## INSTRUCTIONS TO FOLLOW
Your response should contain every line from the data below that holds the string "value".

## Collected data
[Start of section]

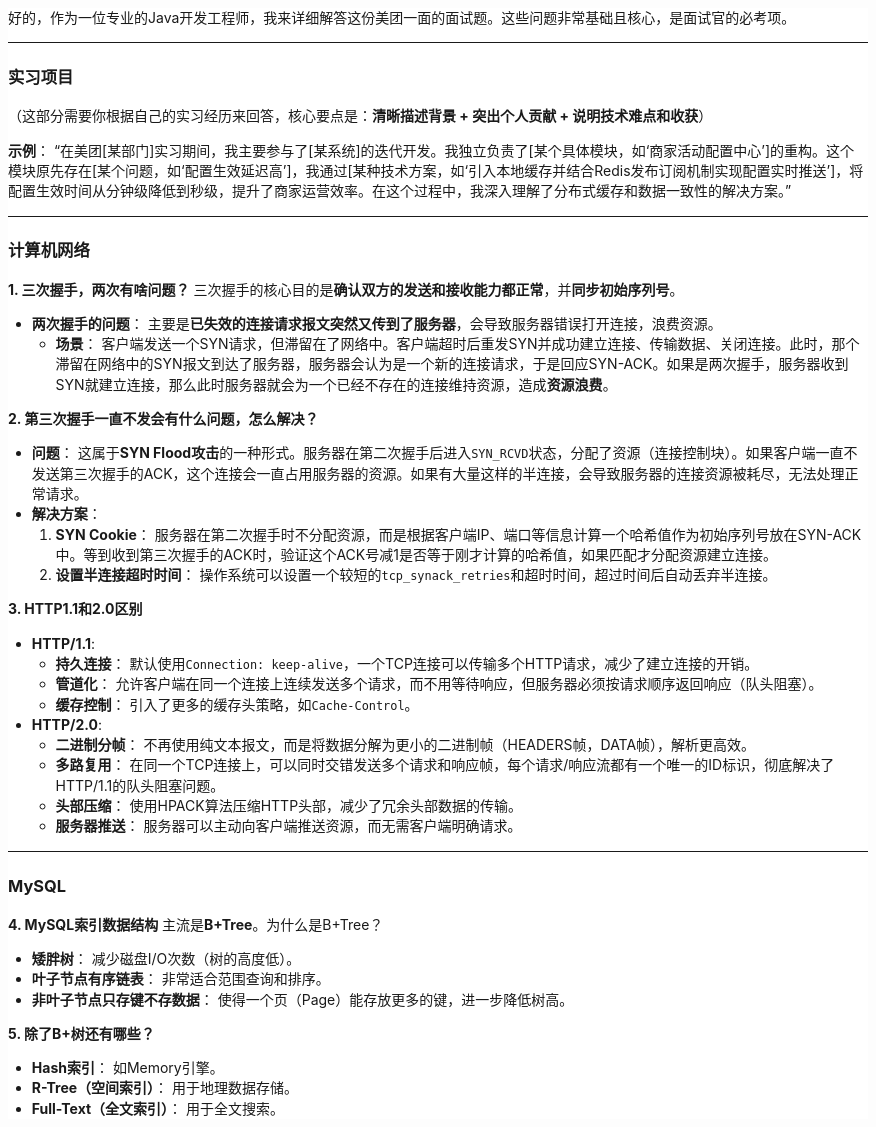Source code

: 好的，作为一位专业的Java开发工程师，我来详细解答这份美团一面的面试题。这些问题非常基础且核心，是面试官的必考项。

---

### **实习项目**

（这部分需要你根据自己的实习经历来回答，核心要点是：**清晰描述背景 + 突出个人贡献 + 说明技术难点和收获**）

**示例**：
“在美团[某部门]实习期间，我主要参与了[某系统]的迭代开发。我独立负责了[某个具体模块，如‘商家活动配置中心’]的重构。这个模块原先存在[某个问题，如‘配置生效延迟高’]，我通过[某种技术方案，如‘引入本地缓存并结合Redis发布订阅机制实现配置实时推送’]，将配置生效时间从分钟级降低到秒级，提升了商家运营效率。在这个过程中，我深入理解了分布式缓存和数据一致性的解决方案。”

---

### **计算机网络**

**1. 三次握手，两次有啥问题？**
三次握手的核心目的是**确认双方的发送和接收能力都正常**，并**同步初始序列号**。
*   **两次握手的问题**： 主要是**已失效的连接请求报文突然又传到了服务器**，会导致服务器错误打开连接，浪费资源。
    *   **场景**： 客户端发送一个SYN请求，但滞留在了网络中。客户端超时后重发SYN并成功建立连接、传输数据、关闭连接。此时，那个滞留在网络中的SYN报文到达了服务器，服务器会认为是一个新的连接请求，于是回应SYN-ACK。如果是两次握手，服务器收到SYN就建立连接，那么此时服务器就会为一个已经不存在的连接维持资源，造成**资源浪费**。

**2. 第三次握手一直不发会有什么问题，怎么解决？**
*   **问题**： 这属于**SYN Flood攻击**的一种形式。服务器在第二次握手后进入`SYN_RCVD`状态，分配了资源（连接控制块）。如果客户端一直不发送第三次握手的ACK，这个连接会一直占用服务器的资源。如果有大量这样的半连接，会导致服务器的连接资源被耗尽，无法处理正常请求。
*   **解决方案**：
    1.  **SYN Cookie**： 服务器在第二次握手时不分配资源，而是根据客户端IP、端口等信息计算一个哈希值作为初始序列号放在SYN-ACK中。等到收到第三次握手的ACK时，验证这个ACK号减1是否等于刚才计算的哈希值，如果匹配才分配资源建立连接。
    2.  **设置半连接超时时间**： 操作系统可以设置一个较短的`tcp_synack_retries`和超时时间，超过时间后自动丢弃半连接。

**3. HTTP1.1和2.0区别**
*   **HTTP/1.1**:
    *   **持久连接**： 默认使用`Connection: keep-alive`，一个TCP连接可以传输多个HTTP请求，减少了建立连接的开销。
    *   **管道化**： 允许客户端在同一个连接上连续发送多个请求，而不用等待响应，但服务器必须按请求顺序返回响应（队头阻塞）。
    *   **缓存控制**： 引入了更多的缓存头策略，如`Cache-Control`。
*   **HTTP/2.0**:
    *   **二进制分帧**： 不再使用纯文本报文，而是将数据分解为更小的二进制帧（HEADERS帧，DATA帧），解析更高效。
    *   **多路复用**： 在同一个TCP连接上，可以同时交错发送多个请求和响应帧，每个请求/响应流都有一个唯一的ID标识，彻底解决了HTTP/1.1的队头阻塞问题。
    *   **头部压缩**： 使用HPACK算法压缩HTTP头部，减少了冗余头部数据的传输。
    *   **服务器推送**： 服务器可以主动向客户端推送资源，而无需客户端明确请求。

---

### **MySQL**

**4. MySQL索引数据结构**
主流是**B+Tree**。为什么是B+Tree？
*   **矮胖树**： 减少磁盘I/O次数（树的高度低）。
*   **叶子节点有序链表**： 非常适合范围查询和排序。
*   **非叶子节点只存键不存数据**： 使得一个页（Page）能存放更多的键，进一步降低树高。

**5. 除了B+树还有哪些？**
*   **Hash索引**： 如Memory引擎。
*   **R-Tree（空间索引）**： 用于地理数据存储。
*   **Full-Text（全文索引）**： 用于全文搜索。
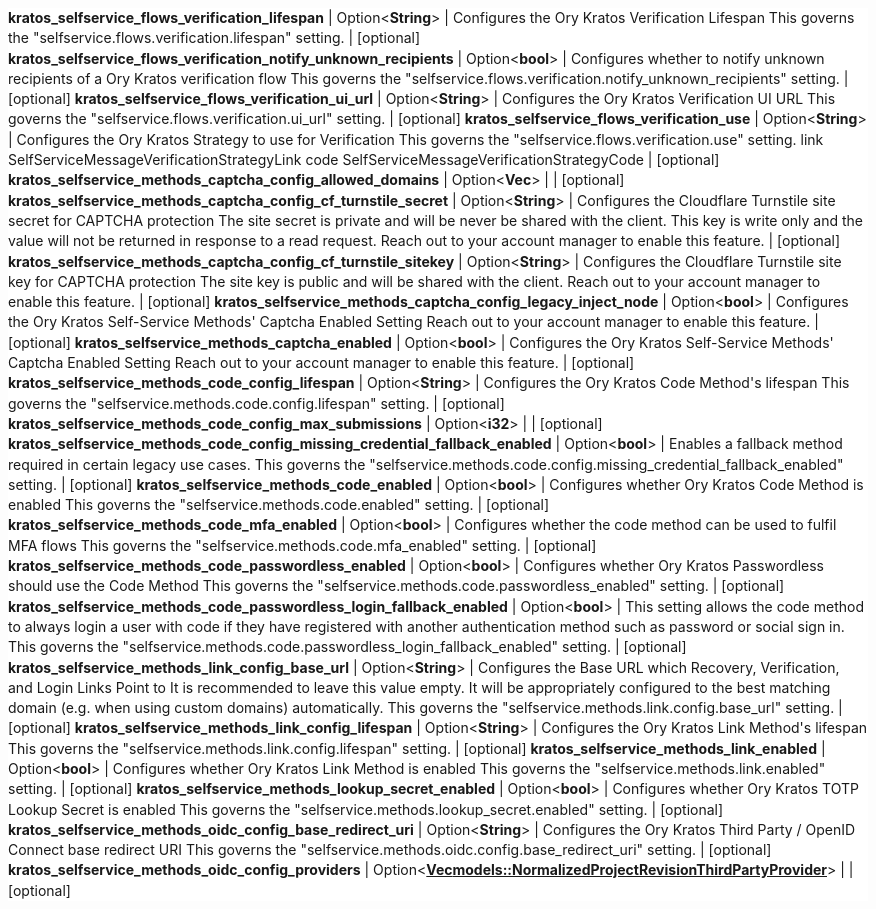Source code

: **kratos_selfservice_flows_verification_lifespan** | Option<**String**> | Configures the Ory Kratos Verification Lifespan  This governs the \"selfservice.flows.verification.lifespan\" setting. | [optional]
**kratos_selfservice_flows_verification_notify_unknown_recipients** | Option<**bool**> | Configures whether to notify unknown recipients of a Ory Kratos verification flow  This governs the \"selfservice.flows.verification.notify_unknown_recipients\" setting. | [optional]
**kratos_selfservice_flows_verification_ui_url** | Option<**String**> | Configures the Ory Kratos Verification UI URL  This governs the \"selfservice.flows.verification.ui_url\" setting. | [optional]
**kratos_selfservice_flows_verification_use** | Option<**String**> | Configures the Ory Kratos Strategy to use for Verification  This governs the \"selfservice.flows.verification.use\" setting. link SelfServiceMessageVerificationStrategyLink code SelfServiceMessageVerificationStrategyCode | [optional]
**kratos_selfservice_methods_captcha_config_allowed_domains** | Option<**Vec<String>**> |  | [optional]
**kratos_selfservice_methods_captcha_config_cf_turnstile_secret** | Option<**String**> | Configures the Cloudflare Turnstile site secret for CAPTCHA protection  The site secret is private and will be never be shared with the client. This key is write only and the value will not be returned in response to a read request.  Reach out to your account manager to enable this feature. | [optional]
**kratos_selfservice_methods_captcha_config_cf_turnstile_sitekey** | Option<**String**> | Configures the Cloudflare Turnstile site key for CAPTCHA protection  The site key is public and will be shared with the client.  Reach out to your account manager to enable this feature. | [optional]
**kratos_selfservice_methods_captcha_config_legacy_inject_node** | Option<**bool**> | Configures the Ory Kratos Self-Service Methods' Captcha Enabled Setting  Reach out to your account manager to enable this feature. | [optional]
**kratos_selfservice_methods_captcha_enabled** | Option<**bool**> | Configures the Ory Kratos Self-Service Methods' Captcha Enabled Setting  Reach out to your account manager to enable this feature. | [optional]
**kratos_selfservice_methods_code_config_lifespan** | Option<**String**> | Configures the Ory Kratos Code Method's lifespan  This governs the \"selfservice.methods.code.config.lifespan\" setting. | [optional]
**kratos_selfservice_methods_code_config_max_submissions** | Option<**i32**> |  | [optional]
**kratos_selfservice_methods_code_config_missing_credential_fallback_enabled** | Option<**bool**> | Enables a fallback method required in certain legacy use cases.  This governs the \"selfservice.methods.code.config.missing_credential_fallback_enabled\" setting. | [optional]
**kratos_selfservice_methods_code_enabled** | Option<**bool**> | Configures whether Ory Kratos Code Method is enabled  This governs the \"selfservice.methods.code.enabled\" setting. | [optional]
**kratos_selfservice_methods_code_mfa_enabled** | Option<**bool**> | Configures whether the code method can be used to fulfil MFA flows  This governs the \"selfservice.methods.code.mfa_enabled\" setting. | [optional]
**kratos_selfservice_methods_code_passwordless_enabled** | Option<**bool**> | Configures whether Ory Kratos Passwordless should use the Code Method  This governs the \"selfservice.methods.code.passwordless_enabled\" setting. | [optional]
**kratos_selfservice_methods_code_passwordless_login_fallback_enabled** | Option<**bool**> | This setting allows the code method to always login a user with code if they have registered with another authentication method such as password or social sign in.  This governs the \"selfservice.methods.code.passwordless_login_fallback_enabled\" setting. | [optional]
**kratos_selfservice_methods_link_config_base_url** | Option<**String**> | Configures the Base URL which Recovery, Verification, and Login Links Point to  It is recommended to leave this value empty. It will be appropriately configured to the best matching domain (e.g. when using custom domains) automatically.  This governs the \"selfservice.methods.link.config.base_url\" setting. | [optional]
**kratos_selfservice_methods_link_config_lifespan** | Option<**String**> | Configures the Ory Kratos Link Method's lifespan  This governs the \"selfservice.methods.link.config.lifespan\" setting. | [optional]
**kratos_selfservice_methods_link_enabled** | Option<**bool**> | Configures whether Ory Kratos Link Method is enabled  This governs the \"selfservice.methods.link.enabled\" setting. | [optional]
**kratos_selfservice_methods_lookup_secret_enabled** | Option<**bool**> | Configures whether Ory Kratos TOTP Lookup Secret is enabled  This governs the \"selfservice.methods.lookup_secret.enabled\" setting. | [optional]
**kratos_selfservice_methods_oidc_config_base_redirect_uri** | Option<**String**> | Configures the Ory Kratos Third Party / OpenID Connect base redirect URI  This governs the \"selfservice.methods.oidc.config.base_redirect_uri\" setting. | [optional]
**kratos_selfservice_methods_oidc_config_providers** | Option<[**Vec<models::NormalizedProjectRevisionThirdPartyProvider>**](normalizedProjectRevisionThirdPartyProvider.md)> |  | [optional]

[End of section]

## COMPLETED EXERCISE
**kratos_selfservice_methods_captcha_config_cf_turnstile_secret** | Option<**String**> | Configures the Cloudflare Turnstile site secret for CAPTCHA protection  The site secret is private and will be never be shared with the client. This key is write only and the value will not be returned in response to a read request.  Reach out to your account manager to enable this feature. | [optional]
**kratos_selfservice_methods_link_config_base_url** | Option<**String**> | Configures the Base URL which Recovery, Verification, and Login Links Point to  It is recommended to leave this value empty. It will be appropriately configured to the best matching domain (e.g. when using custom domains) automatically.  This governs the \"selfservice.methods.link.config.base_url\" setting. | [optional]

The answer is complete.